Rosand plays each piece as to the manner born. The Szymanowski miniatures are fevered and ethereal, the Chopin Nocturnes ardent, and the Wieniawski bonbons playful. Rosand still has the technique to pull off this program, but he doesn't aim for flash anymore, preferring to play each work as a character study rather than as an opportunity for showing off. An interesting note for violin aficionados: Rosand plays the same Guarnerius del Gesu violin that was played by Paul Kochanski, the violinist who worked with Szymanowski to arrange and compose his music for violin.

▶ **Recorded data**
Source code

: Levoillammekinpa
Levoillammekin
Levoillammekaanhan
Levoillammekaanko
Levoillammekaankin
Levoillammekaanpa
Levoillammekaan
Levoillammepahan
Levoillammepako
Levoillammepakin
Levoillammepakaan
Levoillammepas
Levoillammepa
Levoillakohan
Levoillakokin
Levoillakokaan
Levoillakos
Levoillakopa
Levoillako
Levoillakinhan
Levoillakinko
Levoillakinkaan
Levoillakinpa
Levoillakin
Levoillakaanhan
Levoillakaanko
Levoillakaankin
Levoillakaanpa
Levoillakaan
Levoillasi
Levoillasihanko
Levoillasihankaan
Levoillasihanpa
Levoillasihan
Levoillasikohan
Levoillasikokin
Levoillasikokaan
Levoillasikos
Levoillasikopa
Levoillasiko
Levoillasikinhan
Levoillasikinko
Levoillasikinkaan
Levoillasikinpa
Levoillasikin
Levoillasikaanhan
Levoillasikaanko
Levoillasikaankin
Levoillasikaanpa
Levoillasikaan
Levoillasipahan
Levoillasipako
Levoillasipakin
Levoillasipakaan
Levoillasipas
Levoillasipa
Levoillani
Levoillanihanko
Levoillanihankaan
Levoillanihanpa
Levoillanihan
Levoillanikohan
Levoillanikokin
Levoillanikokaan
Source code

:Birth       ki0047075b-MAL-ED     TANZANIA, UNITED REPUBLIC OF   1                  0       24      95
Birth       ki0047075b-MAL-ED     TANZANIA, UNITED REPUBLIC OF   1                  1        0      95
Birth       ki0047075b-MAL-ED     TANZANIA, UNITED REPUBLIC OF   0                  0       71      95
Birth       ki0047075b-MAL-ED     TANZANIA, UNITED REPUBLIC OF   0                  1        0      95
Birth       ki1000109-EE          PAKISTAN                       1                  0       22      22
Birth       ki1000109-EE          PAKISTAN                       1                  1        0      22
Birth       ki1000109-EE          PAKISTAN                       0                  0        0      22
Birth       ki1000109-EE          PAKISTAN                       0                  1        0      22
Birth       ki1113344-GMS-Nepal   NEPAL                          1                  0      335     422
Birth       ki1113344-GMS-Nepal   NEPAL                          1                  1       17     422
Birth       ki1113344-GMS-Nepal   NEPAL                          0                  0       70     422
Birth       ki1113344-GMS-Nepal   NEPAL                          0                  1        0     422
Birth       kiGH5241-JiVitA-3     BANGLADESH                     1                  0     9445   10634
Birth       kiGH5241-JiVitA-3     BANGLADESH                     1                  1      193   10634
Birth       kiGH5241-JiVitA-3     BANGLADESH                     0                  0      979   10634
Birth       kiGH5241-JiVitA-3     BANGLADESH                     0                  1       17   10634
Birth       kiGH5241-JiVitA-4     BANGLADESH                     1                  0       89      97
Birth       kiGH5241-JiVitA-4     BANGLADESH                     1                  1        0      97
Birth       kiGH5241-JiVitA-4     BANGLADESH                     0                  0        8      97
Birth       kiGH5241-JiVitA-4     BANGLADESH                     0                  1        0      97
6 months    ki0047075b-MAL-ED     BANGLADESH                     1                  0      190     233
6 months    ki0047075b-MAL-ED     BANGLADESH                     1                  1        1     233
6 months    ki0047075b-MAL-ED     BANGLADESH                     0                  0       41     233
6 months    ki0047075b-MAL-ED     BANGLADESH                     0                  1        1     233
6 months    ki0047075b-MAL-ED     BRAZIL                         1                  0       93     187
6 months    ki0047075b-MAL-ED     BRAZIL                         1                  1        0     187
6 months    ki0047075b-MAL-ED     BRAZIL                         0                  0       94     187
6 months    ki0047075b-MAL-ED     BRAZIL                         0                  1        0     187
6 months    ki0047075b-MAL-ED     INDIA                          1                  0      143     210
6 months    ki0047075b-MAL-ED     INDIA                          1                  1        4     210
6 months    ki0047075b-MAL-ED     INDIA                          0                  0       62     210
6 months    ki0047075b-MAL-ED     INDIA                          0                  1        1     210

▶ **Required tasks**
- a) Name the composers whose works, according to the review of Rosand's playing, he performs.
- b) Return everything from "Rosand plays each" down to "music for violin." in the review of Rosand's playing.
The listing has no connection to the review of Rosand's playing.

▶ **Exercise responses**
- a) Szymanowski, Chopin, Wieniawski

- b)
Rosand plays each piece as to the manner born. The Szymanowski miniatures are fevered and ethereal, the Chopin Nocturnes ardent, and the Wieniawski bonbons playful. Rosand still has the technique to pull off this program, but he doesn't aim for flash anymore, preferring to play each work as a character study rather than as an opportunity for showing off. An interesting note for violin aficionados: Rosand plays the same Guarnerius del Gesu violin that was played by Paul Kochanski, the violinist who worked with Szymanowski to arrange and compose his music for violin.